Seeblockade: Es gibt kein Durchkommen

"Im Prinzip können wir relativ schnell den Handel wieder aufnehmen", sagt Kröger. Wobei es schon einen Monat dauern würde, um auch nur einen Korridor von Minen zu räumen, Verträge abzuschließen, Schiffe zu chartern, Besatzungen anzuheuern, den Hafenbetrieb – Schlepper, Lotsen etc – wieder aufzunehmen. Kröger klingt nicht allzu optimistisch: „Die Lage ist zu volatil, um schon jetzt eine konkrete Planung anzugehen." Erst müsste die Seeumgebung einigermaßen sicher sein, "dazu bräuchte man rund um die Uhr einen sicheren Korridor und Geleitschutz." Wenn sich beide Kriegsparteien einigten, wäre zumindest Frankreich bereit, "eine Operation durchzuführen, die den Zugang zum Hafen von Odessa in völliger Sicherheit ermöglicht", wie ein Präsidentenberater in Paris erklärte.

Für die ukrainische Volkswirtschaft ist die Seeblockade verheerend. Zudem häufen sich die Berichte über Weizenraub durch die russischen Truppen. Vor allem scheut Putin nicht vor einer weltweiten Hungersnot als Druckmittel zurück.

Internationale Marineoperation – unrealistisch?

"Es ist wichtig zu verhindern, dass Russlands aggressives Vorgehen eine Nahrungsmittelkrise in der Welt auslöst", mahnt der ukrainische Präsident Wolodymyr Selenskyj. Eine internationale Marineoperation, um die Seeblockade militärisch zu brechen, erscheint eher unwahrscheinlich. Zu groß erscheint die Gefahr einer Konfrontation und Eskalation.

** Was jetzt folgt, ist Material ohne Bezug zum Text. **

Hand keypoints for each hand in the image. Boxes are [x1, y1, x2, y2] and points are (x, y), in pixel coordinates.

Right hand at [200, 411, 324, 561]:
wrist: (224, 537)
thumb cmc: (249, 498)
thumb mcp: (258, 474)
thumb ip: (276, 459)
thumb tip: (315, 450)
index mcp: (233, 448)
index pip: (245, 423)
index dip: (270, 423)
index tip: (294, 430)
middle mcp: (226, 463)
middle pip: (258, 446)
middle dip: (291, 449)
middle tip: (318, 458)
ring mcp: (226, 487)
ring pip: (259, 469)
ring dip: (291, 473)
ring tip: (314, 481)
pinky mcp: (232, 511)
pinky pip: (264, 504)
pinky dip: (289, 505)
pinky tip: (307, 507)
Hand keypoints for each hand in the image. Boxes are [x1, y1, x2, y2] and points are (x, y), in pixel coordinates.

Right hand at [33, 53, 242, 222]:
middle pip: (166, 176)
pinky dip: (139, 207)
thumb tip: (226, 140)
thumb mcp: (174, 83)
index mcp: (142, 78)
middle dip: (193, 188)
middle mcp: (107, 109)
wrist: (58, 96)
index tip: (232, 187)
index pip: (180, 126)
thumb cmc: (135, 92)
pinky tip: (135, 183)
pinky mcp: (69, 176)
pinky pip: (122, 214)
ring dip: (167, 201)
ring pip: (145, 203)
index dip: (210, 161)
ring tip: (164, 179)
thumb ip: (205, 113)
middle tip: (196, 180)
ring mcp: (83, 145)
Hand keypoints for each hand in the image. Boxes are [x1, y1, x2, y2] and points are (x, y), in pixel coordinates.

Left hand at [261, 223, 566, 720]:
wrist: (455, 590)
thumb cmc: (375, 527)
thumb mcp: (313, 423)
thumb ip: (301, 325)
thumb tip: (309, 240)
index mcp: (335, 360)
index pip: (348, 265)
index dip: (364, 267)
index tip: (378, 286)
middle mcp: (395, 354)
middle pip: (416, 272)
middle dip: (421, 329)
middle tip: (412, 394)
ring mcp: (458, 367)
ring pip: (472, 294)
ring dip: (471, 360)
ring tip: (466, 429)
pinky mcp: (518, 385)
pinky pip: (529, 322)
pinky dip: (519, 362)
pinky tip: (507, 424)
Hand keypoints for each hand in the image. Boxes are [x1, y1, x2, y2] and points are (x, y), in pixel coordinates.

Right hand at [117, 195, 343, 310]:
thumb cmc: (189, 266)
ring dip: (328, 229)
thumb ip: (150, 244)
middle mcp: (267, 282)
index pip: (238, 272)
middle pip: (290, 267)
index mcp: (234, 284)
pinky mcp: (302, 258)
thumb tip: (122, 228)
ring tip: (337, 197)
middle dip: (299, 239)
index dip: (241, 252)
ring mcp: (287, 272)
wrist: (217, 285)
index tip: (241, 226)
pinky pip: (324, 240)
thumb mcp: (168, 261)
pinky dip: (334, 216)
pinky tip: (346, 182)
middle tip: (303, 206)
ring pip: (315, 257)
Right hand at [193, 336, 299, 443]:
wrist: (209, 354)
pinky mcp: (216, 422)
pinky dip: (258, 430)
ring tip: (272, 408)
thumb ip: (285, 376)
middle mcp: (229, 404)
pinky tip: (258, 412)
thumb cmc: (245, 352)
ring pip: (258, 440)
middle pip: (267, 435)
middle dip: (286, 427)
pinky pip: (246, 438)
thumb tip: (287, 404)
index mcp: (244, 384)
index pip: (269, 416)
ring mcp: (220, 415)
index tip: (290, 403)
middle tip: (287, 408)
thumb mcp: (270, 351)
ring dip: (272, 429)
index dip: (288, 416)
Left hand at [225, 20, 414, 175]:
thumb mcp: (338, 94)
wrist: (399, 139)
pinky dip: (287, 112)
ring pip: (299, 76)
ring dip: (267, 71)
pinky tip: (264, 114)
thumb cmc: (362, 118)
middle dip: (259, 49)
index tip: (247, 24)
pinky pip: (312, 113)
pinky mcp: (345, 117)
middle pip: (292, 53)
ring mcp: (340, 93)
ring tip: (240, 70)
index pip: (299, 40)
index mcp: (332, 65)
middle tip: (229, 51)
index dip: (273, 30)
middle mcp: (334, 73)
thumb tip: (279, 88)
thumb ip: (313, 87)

Zuletzt hat Dänemark der Ukraine Anti-Schiffsraketen des Typs "Harpoon" geliefert. Doch schon seit der Versenkung ihres Kreuzers "Moskwa" bleibt die russische Marine auf Distanz. Aber sie beherrscht noch immer die strategisch wichtige Schlangeninsel vor Odessa – ein Durchkommen im Schwarzen Meer ist faktisch unmöglich.